:: Görev Yönergeleri ::
1. Metin parçasına göre aşağıdaki soruları yanıtlayınız.
(a) Yazar Uludağ Üniversitesi İşletme Bölümü'nden hangi yıl mezun olmuştur?
(b) Doktora derecesi hangi isimli tezle alınmıştır?
(c) Manifestonun III. bölümünün başlığı nedir?
2. Aşağıdaki ifadelerin metin parçasıyla uyuşup uyuşmadığını evet ya da hayır diyerek belirtiniz ve her yanıtı metinden birebir alıntıyla destekleyiniz.
(a) Yazar 1999 yılında asistan olarak göreve başlamıştır.
(b) Yazar lise öğrenimini İstanbul'da tamamlamıştır.
(c) Metne göre en haysiyetsiz adam bile onu sevenlerce onurlu kabul edilir.

:: Metin Parçası ::
Hakkımda

Fotoğrafım
Bursa, Türkiye
1974 yılında Bursa’da doğdum. Lise öğrenimimi Bursa Erkek Lisesi’nde tamamladım. 1998 yılında Uludağ Üniversitesi İşletme Bölümü’nden mezun oldum. Aynı yıl Uludağ Üniversitesi Sosyal Bilimler Enstitüsü’nde İşletme Yüksek Lisans programına; 1999 yılında Uludağ Üniversitesi İşletme Bölümü Üretim Yönetimi - Pazarlama Anabilim Dalı’nda asistan olarak göreve başladım. 2001 yılında “Kişisel Bilgisayar Üretiminde Tedarik zinciri Yönetimi” isimli tezi ile master, 2008 itibariyle de “Entegre Lojistik Yönetiminde Karar Destek Sistemleri” isimli tez ile doktora derecesi aldım. Tedarik zinciri yönetimi, askeri stratejilerin işletme stratejilerine uyarlanması, üretim pazarlama arayüzü ve KOBİ’ler ile ilgili konularda yurt içi ve yurt dışı tebliğlerim bulunmaktadır.

24 Temmuz 2010 Cumartesi

Manifesto - III. Bölüm : HARP

III. Bölüm

HARP

Dünya bize bir armağan. Yaşamak saadetlerin en büyüğü. Tadını çıkartalım. Elimizdekilerle mutlu olalım. Kardeşçe yaşayalım. Paylaşalım. Affedip bağışlayalım, kin gütmeyelim.

Alâ. Bunlara inanmaya devam edebilirsiniz. Lakin bunlar cennetten betimlemeler. Sabah uyanıp odanızın penceresinden baktığınızda gördüğünüz dünya ile alakası yok. İnsanın doğasındaki aç gözlülük, riya ve doyumsuzlukla savaşıp kendini kandıran insanın elindeki son yemeği bile, kendi ile barışık, varolan düzene uymuş adam tarafından kapılır ve bu adam “günün adamı” olarak övgü görür. Siz ise boş mideniz ile kala kalır ve çevrenizden “uyanık ol” tavsiyeleri ile ödüllendirilirsiniz.

Özü kaybetmek insanın doğasındadır. Kendi yarattığı kavramların pençesinde acınacak hale bürünür. Ahlak, onur ve haysiyet gibi kavramlarla bir çerçeve çizilir ve tanıdık herkes bu çerçevenin içine sokulur. En haysiyetsiz adam bile onu sevenler tarafından onurlu, ahlaklı kabul edilir. Öyleyse ahlaklı, onurlu veya doğru insan olabilmek nedir?

:: Çalışma Malzemesi ::
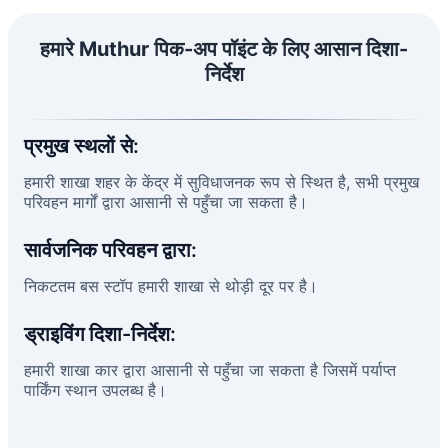
हमारे Muthur पिक-अप पॉइंट के लिए आसान दिशा-
निर्देश
प्रमुख स्थलों से:
हमारी शाखा शहर के केंद्र में सुविधाजनक रूप से स्थित है, सभी प्रमुख
परिवहन मार्गों द्वारा आसानी से पहुँचा जा सकता है।
सार्वजनिक परिवहन द्वारा:
निकटतम बस स्टॉप हमारी शाखा से थोड़ी दूर पर है।
ड्राइविंग दिशा-निर्देश:
हमारी शाखा कार द्वारा आसानी से पहुँचा जा सकता है जिसमें पर्याप्त
पार्किंग स्थान उपलब्ध है।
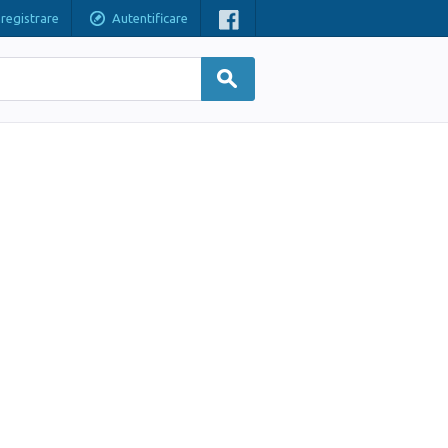
nregistrare
Autentificare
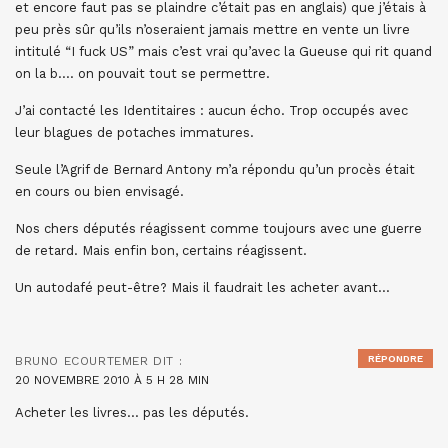
et encore faut pas se plaindre c’était pas en anglais) que j’étais à
peu près sûr qu’ils n’oseraient jamais mettre en vente un livre
intitulé “I fuck US” mais c’est vrai qu’avec la Gueuse qui rit quand
on la b…. on pouvait tout se permettre.
J’ai contacté les Identitaires : aucun écho. Trop occupés avec
leur blagues de potaches immatures.
Seule l’Agrif de Bernard Antony m’a répondu qu’un procès était
en cours ou bien envisagé.
Nos chers députés réagissent comme toujours avec une guerre
de retard. Mais enfin bon, certains réagissent.
Un autodafé peut-être? Mais il faudrait les acheter avant…
RÉPONDRE
BRUNO ECOURTEMER
DIT :
20 NOVEMBRE 2010 À 5 H 28 MIN
Acheter les livres… pas les députés.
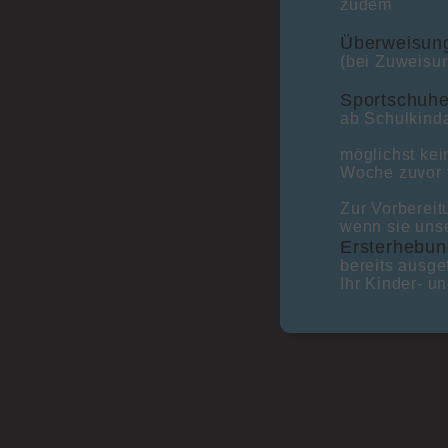
Einstellung erzeugt sofort ein Gefühl der
zudem
Nähe, eine Art Geneigtheit, eine Verbindung."
(Dalai Lama)
Überweisun
(bei Zuweisun
Wir impfen jetzt gegen RSV. Bitte sprechen
sie uns an, wenn Ihr Kind nach dem
Sportschuhe
30.03.2026 geboren ist oder ein besonderes
ab Schulkinda
gesundheitliches Risiko trägt.
möglichst kei
Das derzeitige Patientenaufkommen ist sehr
Woche zuvor 
hoch, bitte tragen Sie dem Rechnung. Falls
Sie telefonisch nicht durchkommen,
Zur Vorbereit
schreiben Sie uns gerne über das
wenn sie uns
Kontaktformular. Die Reihenfolge hier vor Ort
Ersterhebu
richtet sich nach Termin und Schwere der
bereits ausge
Erkrankung.
Ihr Kinder- u
Es gibt keine Leistungen, Rezepte oder
Überweisungen ohne
Versicherungsnachweis. Bei dringend
benötigten Medikamenten gibt es daher bis
zur Vorlage der Krankenkassenkarte oder
eines schriftlichen Dokumentes der
Versicherung ein Privatrezept. Das gilt
insbesondere für die neuen e-Rezepte. Diese
sind gesetzlich vorgeschrieben und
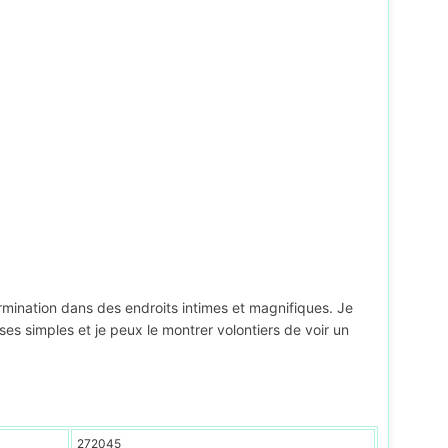
termination dans des endroits intimes et magnifiques. Je
s simples et je peux le montrer volontiers de voir un
272045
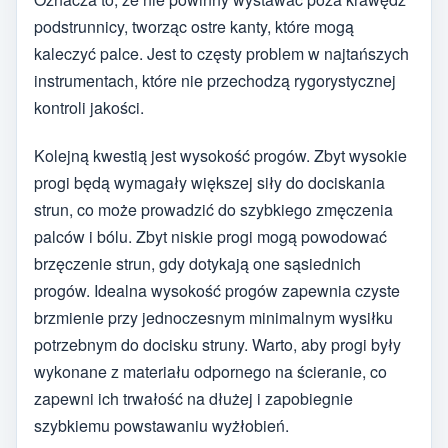
podstrunnicy, tworząc ostre kanty, które mogą
kaleczyć palce. Jest to częsty problem w najtańszych
instrumentach, które nie przechodzą rygorystycznej
kontroli jakości.
Kolejną kwestią jest wysokość progów. Zbyt wysokie
progi będą wymagały większej siły do dociskania
strun, co może prowadzić do szybkiego zmęczenia
palców i bólu. Zbyt niskie progi mogą powodować
brzęczenie strun, gdy dotykają one sąsiednich
progów. Idealna wysokość progów zapewnia czyste
brzmienie przy jednoczesnym minimalnym wysiłku
potrzebnym do docisku struny. Warto, aby progi były
wykonane z materiału odpornego na ścieranie, co
zapewni ich trwałość na dłużej i zapobiegnie
szybkiemu powstawaniu wyżłobień.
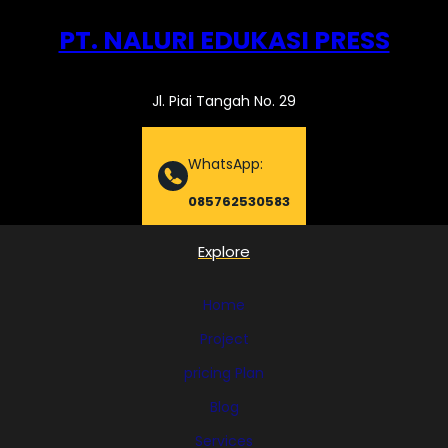
PT. NALURI EDUKASI PRESS
Jl. Piai Tangah No. 29
WhatsApp:
085762530583
Explore
Home
Project
pricing Plan
Blog
Services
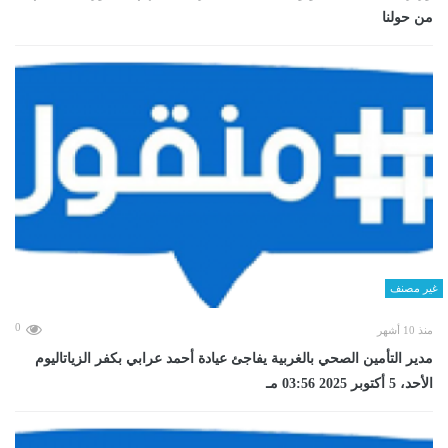
من حولنا
غير مصنف
0
منذ 10 أشهر
مدير التأمين الصحي بالغربية يفاجئ عيادة أحمد عرابي بكفر الزياتاليوم
الأحد، 5 أكتوبر 2025 03:56 مـ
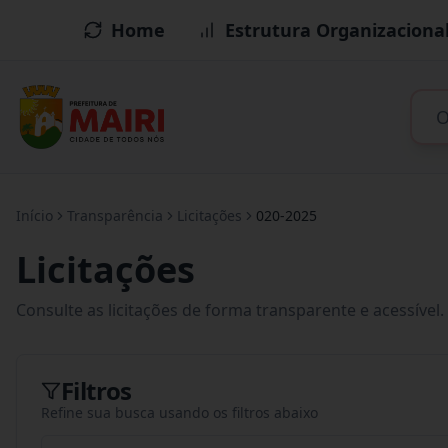
Home
Estrutura Organizaciona
Início
Transparência
Licitações
020-2025
Licitações
Consulte as licitações de forma transparente e acessível.
Filtros
Refine sua busca usando os filtros abaixo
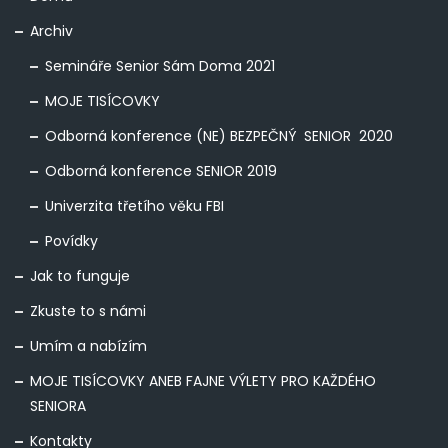
Archiv
Semináře Senior Sám Doma 2021
MOJE TISÍCOVKY
Odborná konference (NE) BEZPEČNÝ SENIOR 2020
Odborná konference SENIOR 2019
Univerzita třetího věku FBI
Povídky
Jak to funguje
Zkuste to s námi
Umím a nabízím
MOJE TISÍCOVKY ANEB FAJNE VÝLETY PRO KAŽDÉHO
SENIORA
Kontakty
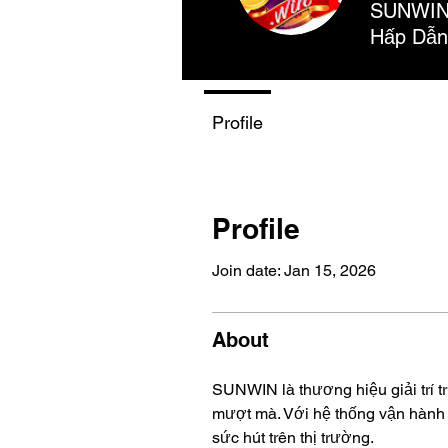
SUNWIN 
Hấp Dẫn
Profile
Profile
Join date: Jan 15, 2026
About
SUNWIN là thương hiệu giải trí t
mượt mà. Với hệ thống vận hành 
sức hút trên thị trường.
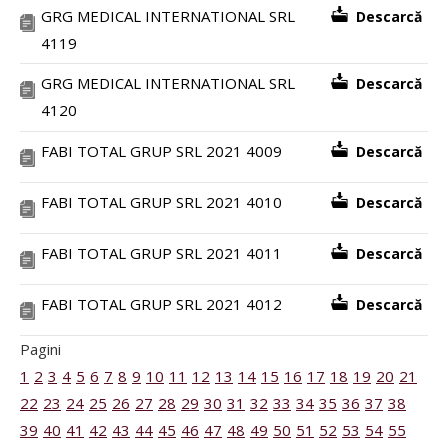
GRG MEDICAL INTERNATIONAL SRL
Descarcă
4119
GRG MEDICAL INTERNATIONAL SRL
Descarcă
4120
FABI TOTAL GRUP SRL 2021 4009
Descarcă
FABI TOTAL GRUP SRL 2021 4010
Descarcă
FABI TOTAL GRUP SRL 2021 4011
Descarcă
FABI TOTAL GRUP SRL 2021 4012
Descarcă
Pagini
1
2
3
4
5
6
7
8
9
10
11
12
13
14
15
16
17
18
19
20
21
22
23
24
25
26
27
28
29
30
31
32
33
34
35
36
37
38
39
40
41
42
43
44
45
46
47
48
49
50
51
52
53
54
55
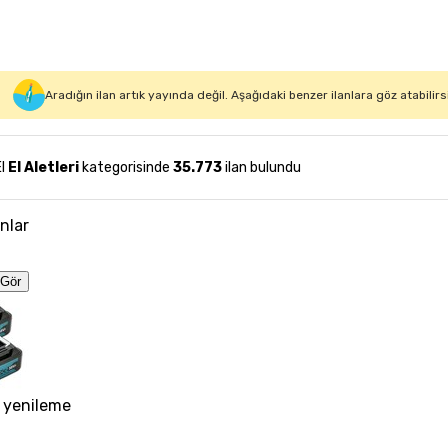
Aradığın ilan artık yayında değil. Aşağıdaki benzer ilanlara göz atabilirs
El
El Aletleri
kategorisinde
35.773
ilan bulundu
anlar
Gör
 yenileme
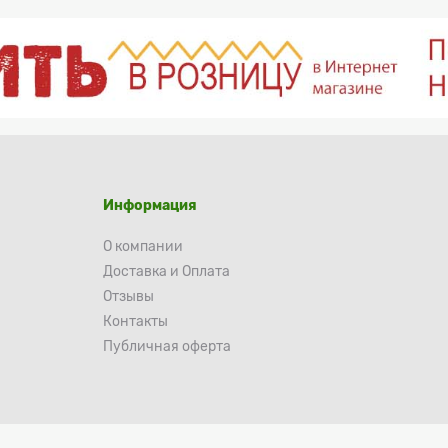
Информация
О компании
Доставка и Оплата
Отзывы
Контакты
Публичная оферта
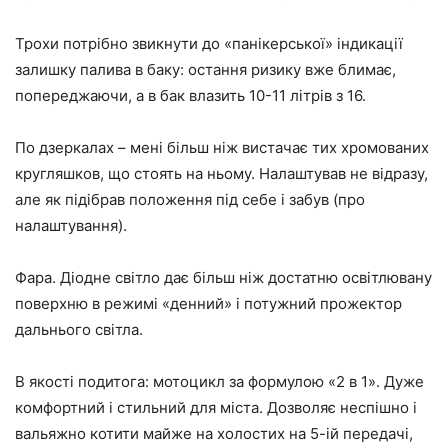
Трохи потрібно звикнути до «панікерської» індикації
залишку палива в баку: остання ризику вже блимає,
попереджаючи, а в бак влазить 10-11 літрів з 16.
По дзеркалах – мені більш ніж вистачає тих хромованих
кругляшков, що стоять на ньому. Налаштував не відразу,
але як підібрав положення під себе і забув (про
налаштування).
Фара. Діодне світло дає більш ніж достатню освітлювану
поверхню в режимі «денний» і потужний прожектор
дальнього світла.
В якості подитога: мотоцикл за формулою «2 в 1». Дуже
комфортний і стильний для міста. Дозволяє неспішно і
вальяжно котити майже на холостих на 5-ій передачі,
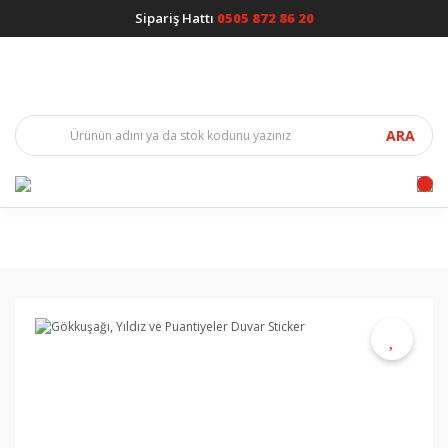
Sipariş Hattı
0505 872 86 20
ARA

:: Görev Yanıtları ::
1.
(a) 1998
(b) “Entegre Lojistik Yönetiminde Karar Destek Sistemleri”
(c) HARP

2.
(a) Evet: “1999 yılında Uludağ Üniversitesi İşletme Bölümü Üretim Yönetimi - Pazarlama Anabilim Dalı’nda asistan olarak göreve başladım.”
(b) Hayır: “Lise öğrenimimi Bursa Erkek Lisesi’nde tamamladım.”
(c) Evet: “En haysiyetsiz adam bile onu sevenler tarafından onurlu, ahlaklı kabul edilir.”